■ Problem to work on: Check each line of the listing for the string "Jorge". Copy those where it appears.

■ Dataset records:

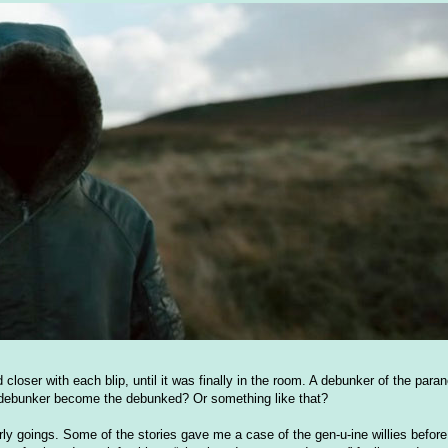
closer with each blip, until it was finally in the room. A debunker of the para
e debunker become the debunked? Or something like that?
early goings. Some of the stories gave me a case of the gen-u-ine willies before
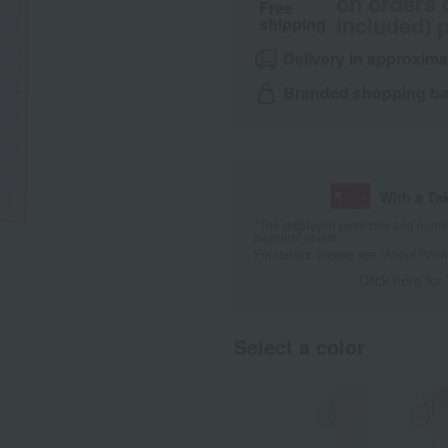
on orders 
Free
included) p
shipping
Delivery in approxima
Branded shopping bag
With a Ta
*The displayed point rate and number
payment points.
For details, please see
"About Point
Click here for
Select a color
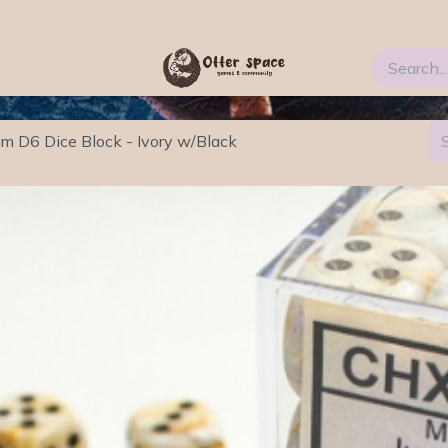
Blog
FAQs
About Us
 D6 Dice Block - Ivory w/Black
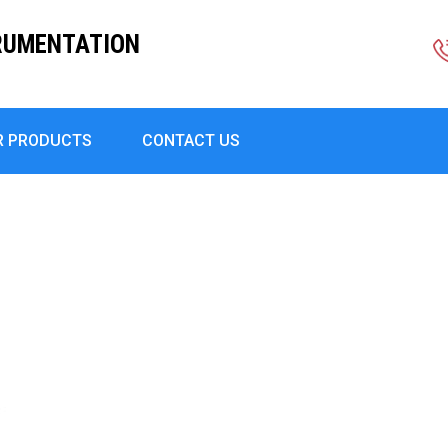
RUMENTATION
R PRODUCTS
CONTACT US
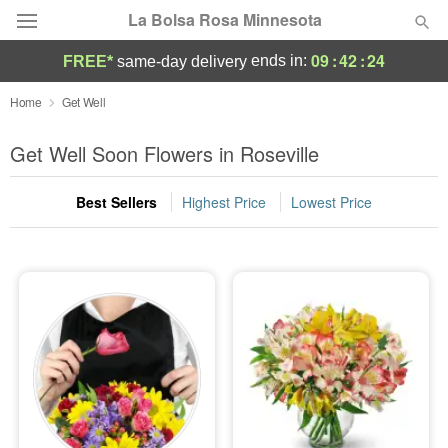
La Bolsa Rosa Minnesota
09
:
42
:
24
ends in:
FREE*
same-day delivery
Deal of the Day
Home
Get Well
Summer
Get Well Soon Flowers in Roseville
Featured
Best Sellers
Highest Price
Lowest Price
Occasions
Birthday
Sympathy and Funeral
Flowers, Plants & Gifts
Our Shop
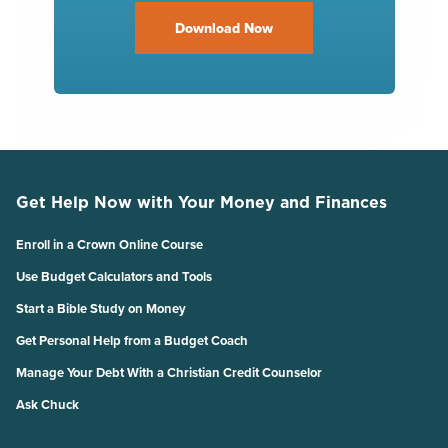
Download Now
Get Help Now with Your Money and Finances
Enroll in a Crown Online Course
Use Budget Calculators and Tools
Start a Bible Study on Money
Get Personal Help from a Budget Coach
Manage Your Debt With a Christian Credit Counselor
Ask Chuck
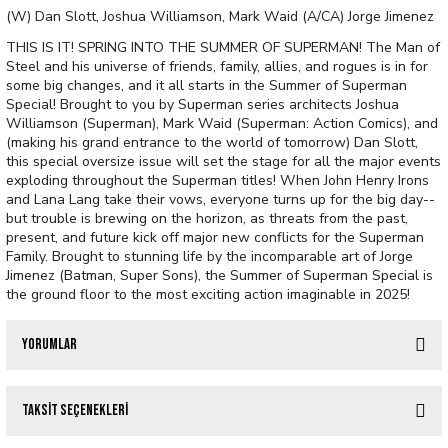
(W) Dan Slott, Joshua Williamson, Mark Waid (A/CA) Jorge Jimenez
THIS IS IT! SPRING INTO THE SUMMER OF SUPERMAN! The Man of
Steel and his universe of friends, family, allies, and rogues is in for
some big changes, and it all starts in the Summer of Superman
Special! Brought to you by Superman series architects Joshua
Williamson (Superman), Mark Waid (Superman: Action Comics), and
(making his grand entrance to the world of tomorrow) Dan Slott,
this special oversize issue will set the stage for all the major events
exploding throughout the Superman titles! When John Henry Irons
and Lana Lang take their vows, everyone turns up for the big day--
but trouble is brewing on the horizon, as threats from the past,
present, and future kick off major new conflicts for the Superman
Family. Brought to stunning life by the incomparable art of Jorge
Jimenez (Batman, Super Sons), the Summer of Superman Special is
the ground floor to the most exciting action imaginable in 2025!
Yorumlar
Taksit Seçenekleri
Bu ürüne ilk yorumu siz yapın!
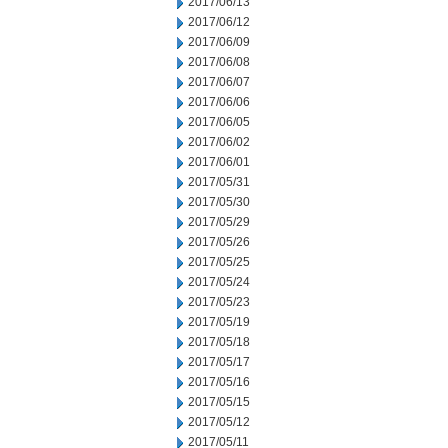
2017/06/13
2017/06/12
2017/06/09
2017/06/08
2017/06/07
2017/06/06
2017/06/05
2017/06/02
2017/06/01
2017/05/31
2017/05/30
2017/05/29
2017/05/26
2017/05/25
2017/05/24
2017/05/23
2017/05/19
2017/05/18
2017/05/17
2017/05/16
2017/05/15
2017/05/12
2017/05/11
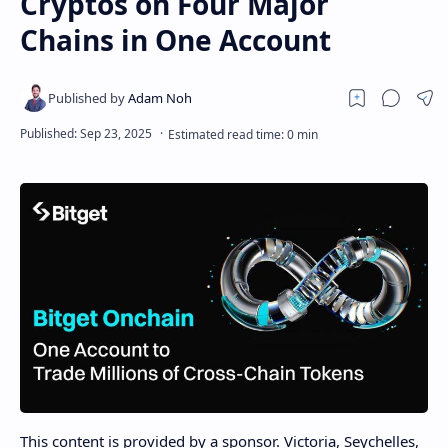
Cryptos on Four Major
Chains in One Account
This content is provided by a sponsor. Victoria, Seychelles,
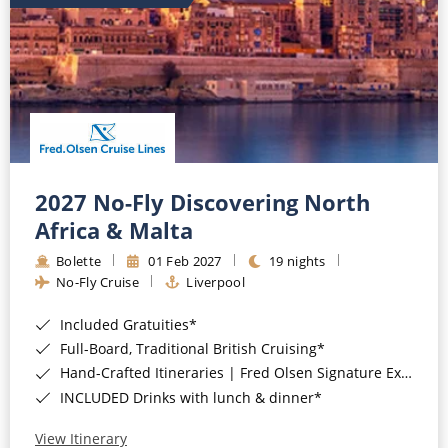
2027 No-Fly Discovering North
Africa & Malta
Bolette
01 Feb 2027
19 nights
No-Fly Cruise
Liverpool
Included Gratuities*
Full-Board, Traditional British Cruising*
Hand-Crafted Itineraries | Fred Olsen Signature Experiences Included*
INCLUDED Drinks with lunch & dinner*
View Itinerary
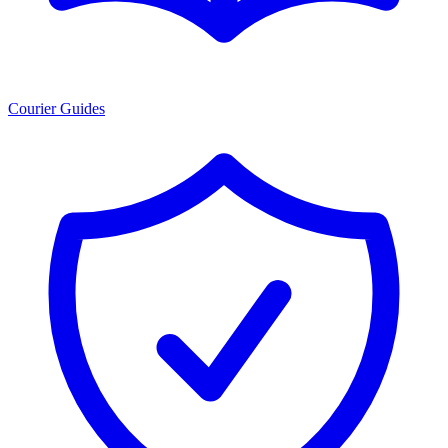
Courier Guides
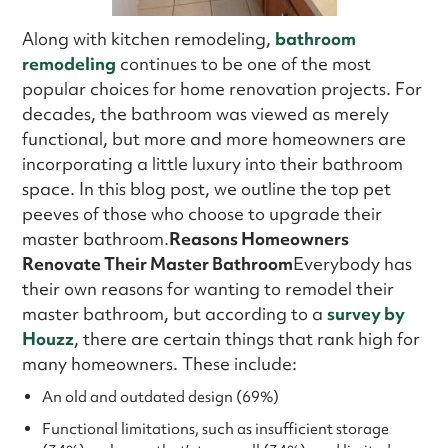
Along with kitchen remodeling,
bathroom
remodeling
continues to be one of the most
popular choices for home renovation projects. For
decades, the bathroom was viewed as merely
functional, but more and more homeowners are
incorporating a little luxury into their bathroom
space. In this blog post, we outline the top pet
peeves of those who choose to upgrade their
master bathroom.
Reasons Homeowners
Renovate Their Master Bathroom
Everybody has
their own reasons for wanting to remodel their
master bathroom, but according to a
survey by
Houzz
, there are certain things that rank high for
many homeowners. These include:
An old and outdated design (69%)
Functional limitations, such as insufficient storage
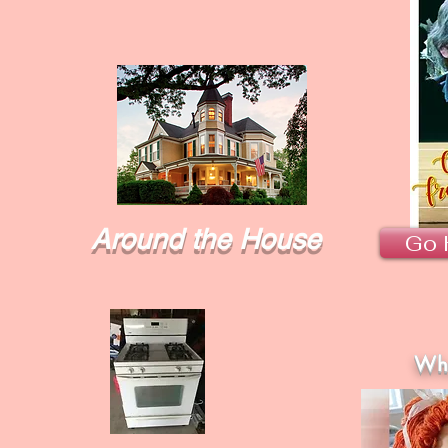
Around the House
Go 
Wha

■ Answer box:
(W) Dan Slott, Joshua Williamson, Mark Waid (A/CA) Jorge Jimenez
Family. Brought to stunning life by the incomparable art of Jorge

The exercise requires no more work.